He hasn't just opposed anti-discrimination measures. As the mayor of Charlotte, a post he held from 1995 to 2009, McCrory defended a local YMCA for rejecting a gay man's application for membership. The club turned away local resident Tom Landry in 2006 when he tried to join with his partner and son. Landry wrote to McCrory about it, and he wrote back, "Thank for letting me know about your situation in trying to secure a membership at the YMCA. The YMCA has every right to set their membership criteria, but as you found, Charlotte has many options for health club memberships, including the Jewish Community Center."
McCrory was also no fan of the Charlotte Gay Pride Festival. As the city's mayor in 2005, he said it wasn't appropriate to have the parade in a public place. He suggested the LGBT celebration "belongs in a hotel." That same year, he refused to write a welcome letter to leaders of the Human Rights Campaign when they hosted a large dinner in Charlotte. He said later that he had the right "not to show any visible support" for the LGBT rights group.
The governor has even gone after local theater productions. In 1996, as mayor, he pressured the Charlotte Repertory Theatre to tone down the nudity and gay themes in its production of "Angels in America," the Pulitzer Prize-winning play about the AIDS crisis. "The Pulitzer Prize does not give you license to break the law," McCrory said at the time. The theater had to obtain a court injunction to continue with its show.
Requests for comment from the governor’s office were not returned.

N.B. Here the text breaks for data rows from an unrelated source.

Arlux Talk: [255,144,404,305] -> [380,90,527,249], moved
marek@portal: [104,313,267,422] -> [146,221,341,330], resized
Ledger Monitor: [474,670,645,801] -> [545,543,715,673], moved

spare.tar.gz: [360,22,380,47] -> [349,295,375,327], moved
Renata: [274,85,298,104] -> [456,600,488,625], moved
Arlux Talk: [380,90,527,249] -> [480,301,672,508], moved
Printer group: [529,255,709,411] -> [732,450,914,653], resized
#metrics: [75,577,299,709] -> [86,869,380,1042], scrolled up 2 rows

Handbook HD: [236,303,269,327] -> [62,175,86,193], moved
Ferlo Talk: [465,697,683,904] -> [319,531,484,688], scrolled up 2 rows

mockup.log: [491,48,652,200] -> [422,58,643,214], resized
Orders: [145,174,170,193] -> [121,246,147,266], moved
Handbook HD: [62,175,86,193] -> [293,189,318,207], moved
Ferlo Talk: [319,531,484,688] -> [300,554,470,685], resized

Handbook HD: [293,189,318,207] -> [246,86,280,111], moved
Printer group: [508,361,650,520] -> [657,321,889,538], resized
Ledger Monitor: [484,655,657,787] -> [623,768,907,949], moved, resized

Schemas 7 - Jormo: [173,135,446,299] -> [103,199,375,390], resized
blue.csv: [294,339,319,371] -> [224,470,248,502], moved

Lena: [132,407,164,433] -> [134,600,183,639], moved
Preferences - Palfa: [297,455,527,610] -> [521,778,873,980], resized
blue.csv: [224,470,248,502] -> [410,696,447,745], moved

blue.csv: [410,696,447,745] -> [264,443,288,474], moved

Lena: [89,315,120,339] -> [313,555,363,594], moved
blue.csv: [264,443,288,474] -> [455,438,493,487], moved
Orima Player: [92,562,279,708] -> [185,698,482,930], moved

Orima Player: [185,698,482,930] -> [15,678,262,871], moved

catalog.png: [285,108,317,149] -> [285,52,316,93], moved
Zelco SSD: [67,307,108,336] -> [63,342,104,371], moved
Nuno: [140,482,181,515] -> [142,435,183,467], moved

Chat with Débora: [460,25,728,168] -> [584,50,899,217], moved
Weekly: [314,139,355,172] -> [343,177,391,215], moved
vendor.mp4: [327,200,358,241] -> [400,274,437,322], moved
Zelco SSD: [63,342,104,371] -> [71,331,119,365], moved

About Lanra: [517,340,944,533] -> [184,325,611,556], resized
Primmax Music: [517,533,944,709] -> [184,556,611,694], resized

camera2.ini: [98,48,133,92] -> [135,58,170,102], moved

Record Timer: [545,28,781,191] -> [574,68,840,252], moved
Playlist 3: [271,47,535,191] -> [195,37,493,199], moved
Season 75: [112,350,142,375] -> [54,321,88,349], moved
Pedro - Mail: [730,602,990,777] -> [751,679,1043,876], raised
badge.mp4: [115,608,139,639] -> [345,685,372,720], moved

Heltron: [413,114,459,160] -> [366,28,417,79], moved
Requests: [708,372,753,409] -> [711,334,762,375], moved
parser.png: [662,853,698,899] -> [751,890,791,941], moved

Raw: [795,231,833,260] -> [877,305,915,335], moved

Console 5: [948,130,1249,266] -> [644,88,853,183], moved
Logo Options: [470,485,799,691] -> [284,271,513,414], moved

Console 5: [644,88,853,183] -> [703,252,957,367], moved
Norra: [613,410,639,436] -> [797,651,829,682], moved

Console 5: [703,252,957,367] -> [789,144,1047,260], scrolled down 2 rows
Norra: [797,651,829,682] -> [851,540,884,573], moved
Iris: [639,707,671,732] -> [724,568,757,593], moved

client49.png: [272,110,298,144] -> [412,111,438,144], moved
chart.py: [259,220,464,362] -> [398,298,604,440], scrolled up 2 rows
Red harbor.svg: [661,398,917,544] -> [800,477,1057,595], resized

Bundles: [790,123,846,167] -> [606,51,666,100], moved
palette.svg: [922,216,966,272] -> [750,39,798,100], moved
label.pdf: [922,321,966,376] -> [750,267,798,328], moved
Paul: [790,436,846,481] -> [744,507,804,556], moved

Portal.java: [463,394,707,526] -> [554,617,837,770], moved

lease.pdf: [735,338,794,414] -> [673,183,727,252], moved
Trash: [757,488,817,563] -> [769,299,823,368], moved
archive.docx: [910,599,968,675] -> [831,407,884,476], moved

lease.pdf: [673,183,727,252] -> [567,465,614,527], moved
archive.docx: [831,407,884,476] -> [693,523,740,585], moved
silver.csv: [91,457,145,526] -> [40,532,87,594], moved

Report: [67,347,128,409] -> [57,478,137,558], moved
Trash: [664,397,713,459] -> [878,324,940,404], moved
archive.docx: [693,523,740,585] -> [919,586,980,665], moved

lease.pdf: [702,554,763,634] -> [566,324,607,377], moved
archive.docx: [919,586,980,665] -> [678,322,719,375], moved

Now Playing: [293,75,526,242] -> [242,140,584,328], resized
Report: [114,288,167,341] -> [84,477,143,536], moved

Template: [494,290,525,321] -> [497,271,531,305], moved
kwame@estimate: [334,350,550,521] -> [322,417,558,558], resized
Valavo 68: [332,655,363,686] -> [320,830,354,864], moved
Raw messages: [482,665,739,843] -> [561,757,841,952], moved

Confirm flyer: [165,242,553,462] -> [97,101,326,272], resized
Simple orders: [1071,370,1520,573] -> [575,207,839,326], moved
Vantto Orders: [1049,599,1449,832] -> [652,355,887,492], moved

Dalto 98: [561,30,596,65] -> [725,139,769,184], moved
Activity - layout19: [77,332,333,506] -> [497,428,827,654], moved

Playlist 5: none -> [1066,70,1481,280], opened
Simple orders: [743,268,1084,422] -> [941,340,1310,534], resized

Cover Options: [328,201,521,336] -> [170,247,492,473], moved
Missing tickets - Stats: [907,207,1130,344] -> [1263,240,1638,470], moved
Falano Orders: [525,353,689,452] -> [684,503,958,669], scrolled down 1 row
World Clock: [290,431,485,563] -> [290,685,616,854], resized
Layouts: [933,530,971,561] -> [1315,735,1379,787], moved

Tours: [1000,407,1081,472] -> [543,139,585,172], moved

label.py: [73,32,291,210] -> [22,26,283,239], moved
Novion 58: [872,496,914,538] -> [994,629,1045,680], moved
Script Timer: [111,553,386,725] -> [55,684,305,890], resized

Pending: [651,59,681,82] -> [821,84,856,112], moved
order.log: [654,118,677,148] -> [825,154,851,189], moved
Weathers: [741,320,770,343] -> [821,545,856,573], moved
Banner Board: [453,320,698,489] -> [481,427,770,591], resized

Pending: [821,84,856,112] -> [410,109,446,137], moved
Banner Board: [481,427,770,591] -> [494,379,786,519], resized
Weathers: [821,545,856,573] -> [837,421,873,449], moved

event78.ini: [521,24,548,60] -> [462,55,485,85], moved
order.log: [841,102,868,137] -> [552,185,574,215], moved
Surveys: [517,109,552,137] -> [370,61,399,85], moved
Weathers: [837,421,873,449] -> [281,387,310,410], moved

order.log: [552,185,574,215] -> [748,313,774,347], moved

McCrory's new law doesn't just target transgender people; it bars cities from passing their own LGBT anti-discrimination ordinances. But the bathroom provision has received the most attention, namely because of the backlash it triggered. The state has lost millions of dollars in revenue from companies and organizations taking their business elsewhere, and from performers like Bruce Springsteen who canceled concerts in protest.